Links Hall and Asian Improv aRts are co-commissioning a collaborative performance by world renowned Jazz musician Tatsu Aoki, and accomplished shadow puppet artist/Manual Cinema company member Myra Su. This work will be developed in community with the artists participating in our Emerging POC (puppeteers of color) Program and it will premier during the January 2019 Chicago International Puppet Theater Festival.

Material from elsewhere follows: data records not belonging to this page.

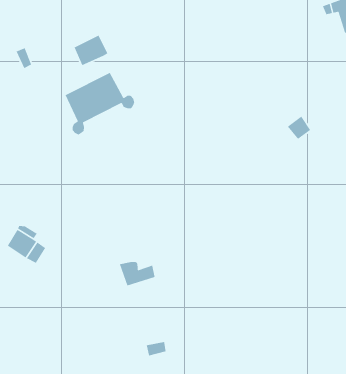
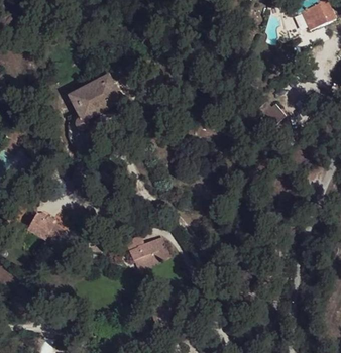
building: [74,35,109,66] -> none
building: none -> [133,236,169,268]

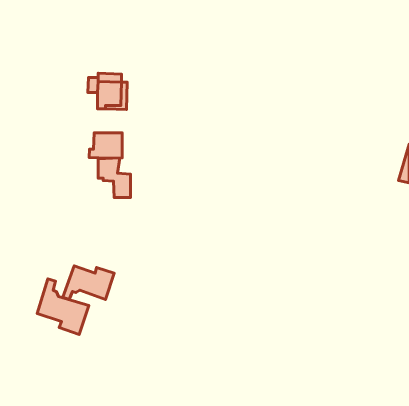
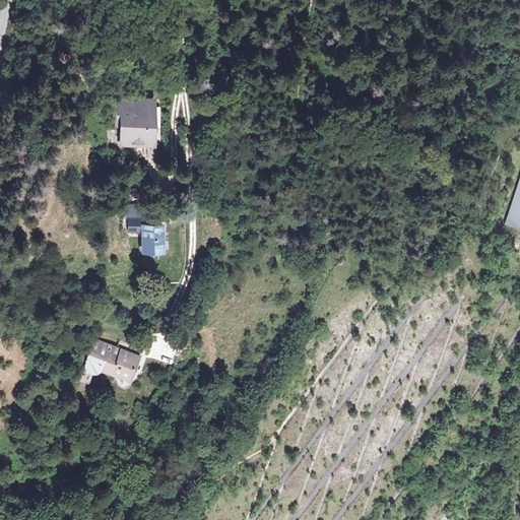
building: [89,133,122,158] -> none
building: [37,279,89,334] -> none

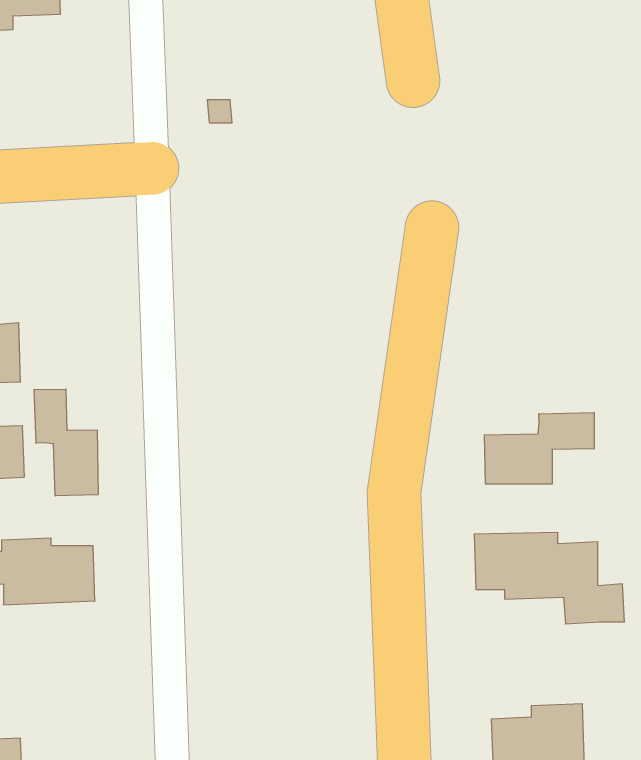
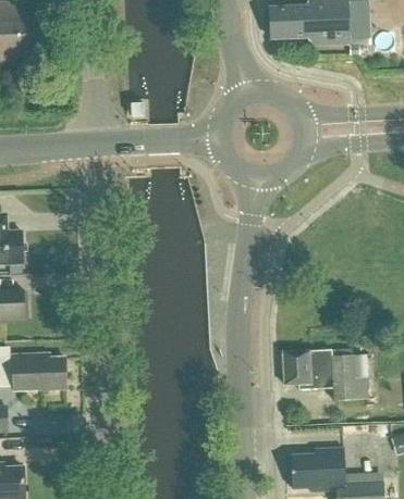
building: [34,389,98,496] -> none
building: [485,412,594,484] -> none

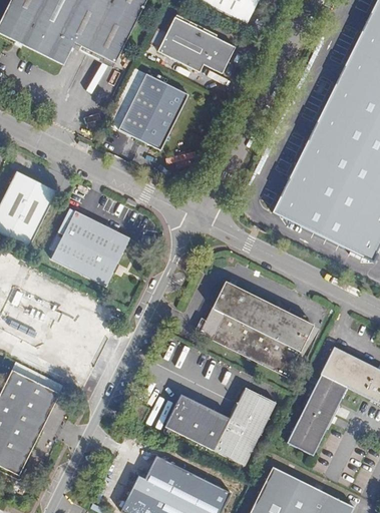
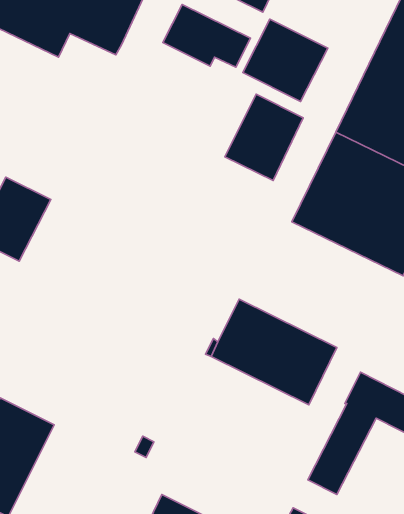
building: none -> [243,19,328,102]
building: [118,73,188,150] -> [225,94,303,181]
building: [51,210,129,287] -> none
building: [165,387,276,465] -> none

Paul S. Flores – San Francisco, CA – We Have Iré
Commissioners: Pregones Theater/Puerto Rican Traveling Theater, Bronx, NY; Miami Light Project, Miami, FL; GALA Hispanic Theatre, Washington, DC; MECA, Houston, TX; MACLA/Movimiento de Arte y Cultura Latino Americana, San Jose, CA; Yerba Buena Center for the Arts, San Francisco, CA
A new multidisciplinary theater work by award-winning poet, performance artist and playwright Paul S. Flores, We Have Iré explores the lives of Afro-Cuban and Cuban-American transnational artists living in the United States, and their influence on and experience with American culture. Directed by Rosalba Rolón of Pregones Theater, with live music composition by Yosvany Terry and Dj Leydis, and choreography by Ramon Ramos Alayo, We Have Iré also looks at the challenges of being an immigrant artist and the triumph of establishing one’s voice in a new country.

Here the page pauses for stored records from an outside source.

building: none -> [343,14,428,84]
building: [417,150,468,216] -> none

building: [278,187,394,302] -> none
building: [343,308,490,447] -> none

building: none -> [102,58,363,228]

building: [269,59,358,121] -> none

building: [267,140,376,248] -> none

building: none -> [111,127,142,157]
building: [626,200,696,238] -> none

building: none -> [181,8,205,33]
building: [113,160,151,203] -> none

VESSELS is a seven-woman harmonic meditation on the transcendental possibilities of song during the Middle Passage. Experienced within an interactive and acoustically rich sculptural environment that invokes those infamous ships, this interdisciplinary ritual performance explores singing as a survival tool and asks, “What does freedom sound like in a space of confinement?” VESSELS will premier in 2018 on a floating barge in New Orleans and then tour to East Coast port cities that were active during the Transatlantic Slave Trade.
Roberta Uno and Dahlak Brathwaite – San Francisco, CA – Try/Step/Trip
Commissioners: Youth Speaks, Inc., San Francisco, CA; Museum of Contemporary Art Chicago, Chicago, IL; Miami Light Project, Miami, FL; Center for New Performance, CALARTS, Valencia, CA; Intersection for the Arts, San Francisco, CA
Try/Step/Trip is a dramatic reenactment of a profound journey through the criminal justice system. Through spoken word, live music, dance and character monologues, the devised work will chronicle the process of the playwright’s own criminalization along with his struggle to be vindicated in the eyes of the law and society. The piece works through the personal shame of criminal stigmatization to examine the factors – both internal and external – that has misplaced him and the black male body in what appears as a cultural rite of passage.

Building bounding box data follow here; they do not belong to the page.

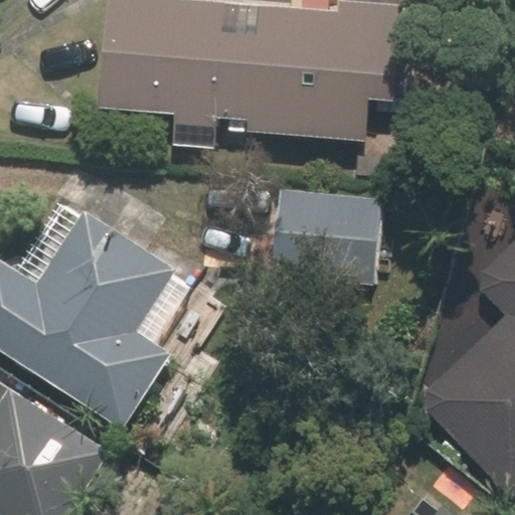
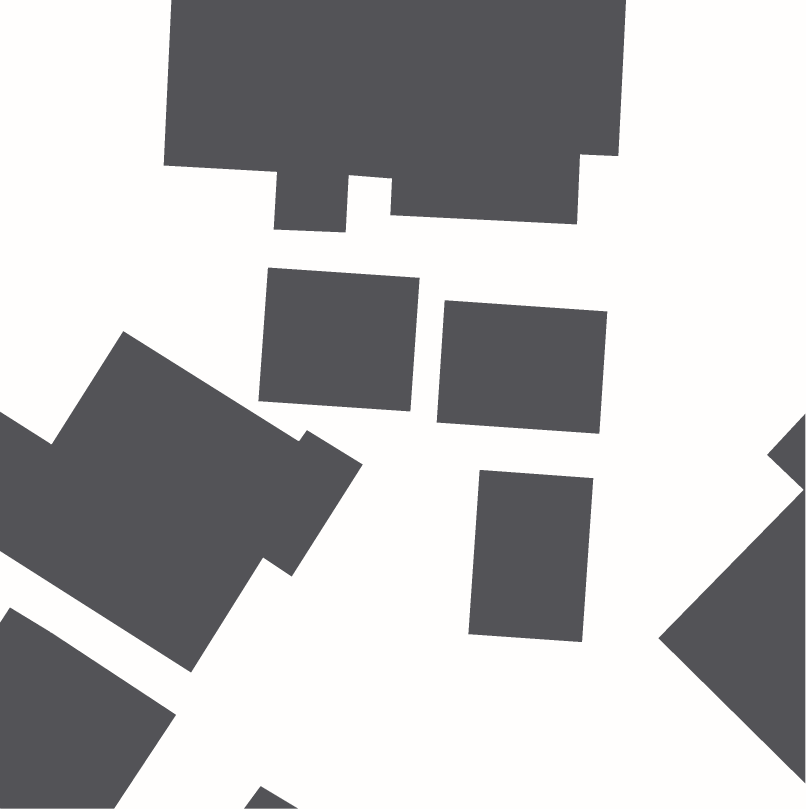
building: none -> [258,267,420,412]
building: none -> [468,469,594,643]

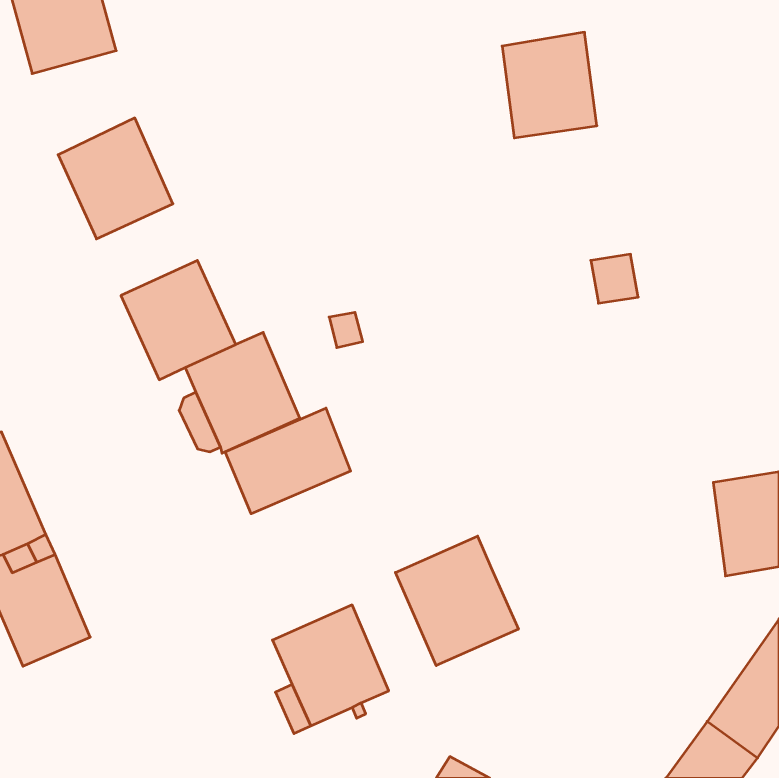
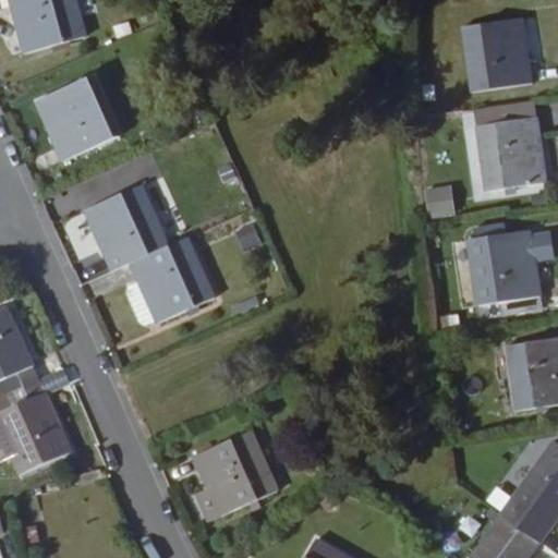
building: [502,32,597,138] -> [464,12,532,87]
building: none -> [478,117,546,191]
building: none -> [471,228,539,303]
building: [225,408,351,514] -> none
building: [395,536,518,666] -> none

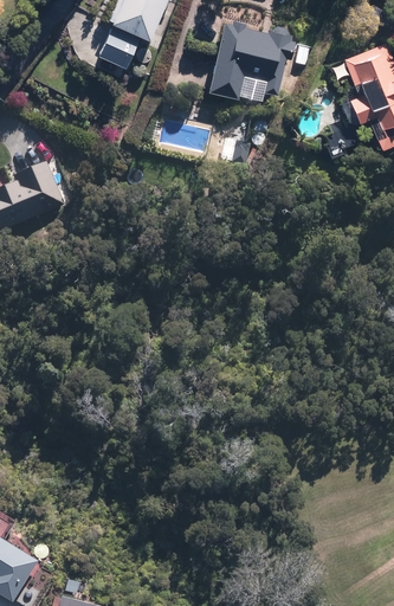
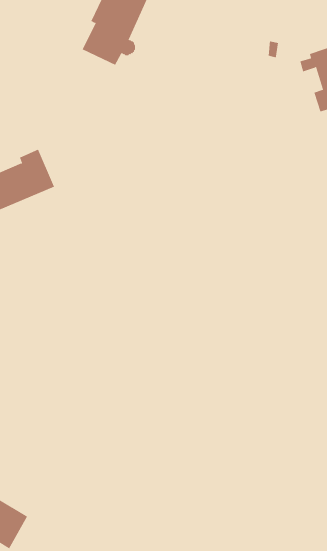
building: [206,21,295,99] -> none

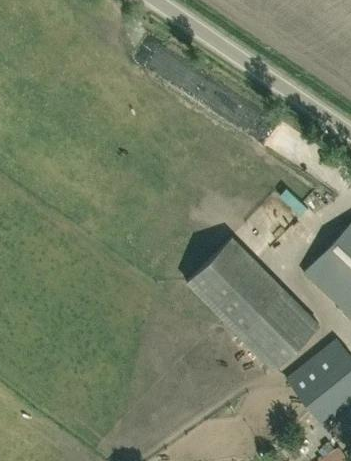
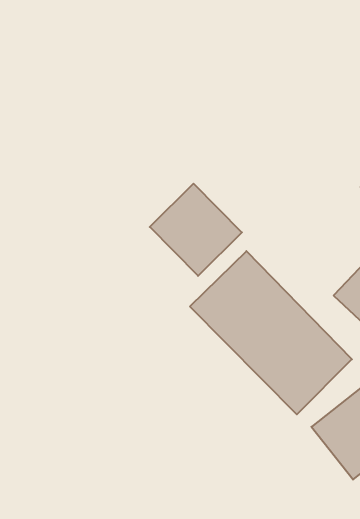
building: none -> [150,184,242,276]

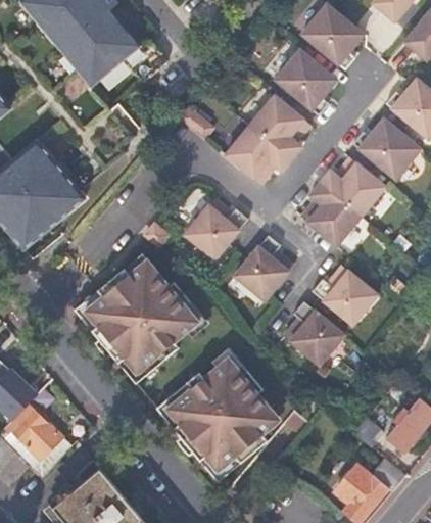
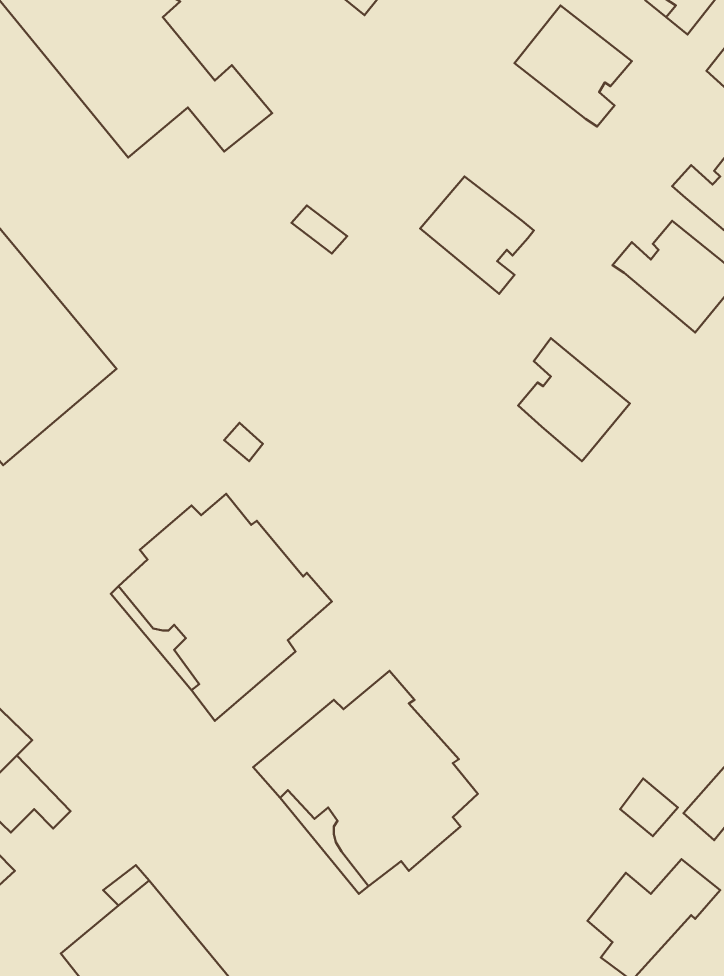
building: [271,49,334,113] -> none
building: [222,123,289,184] -> none
building: [317,156,382,216] -> none
building: [181,200,246,262] -> none
building: [231,234,291,301] -> none
building: [309,266,374,323] -> none
building: [282,300,343,364] -> none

Rosy Simas – Minneapolis, MN – Weave
Commissioners: Dance Place, Washington, DC; Maui Arts & Cultural Center, Kahului, HI; Alabama Dance Council, Birmingham, AL PA’I Arts & Culture Center, Honolulu, HI
Native choreographer Rosy Simas (Seneca) creates Weave, a dance project drawn from the interwoven and interdependent nature of our world. In Weave, individual and embodied stories are the vibrant threads that mesh in a performance woven of story, dance, moving image, and quadrophonic sound.
The Constant State of Otherness is a multi-layered performance and community engagement project exploring the isolation and displacement that comes from not having an easy sense of home. This project focuses on the conversational, narrative, and collaborative art of Taiko drumming to create artistic and social dialogs that will question, challenge and upheave the mainstream narrative of identity and belonging, especially within this current American landscape.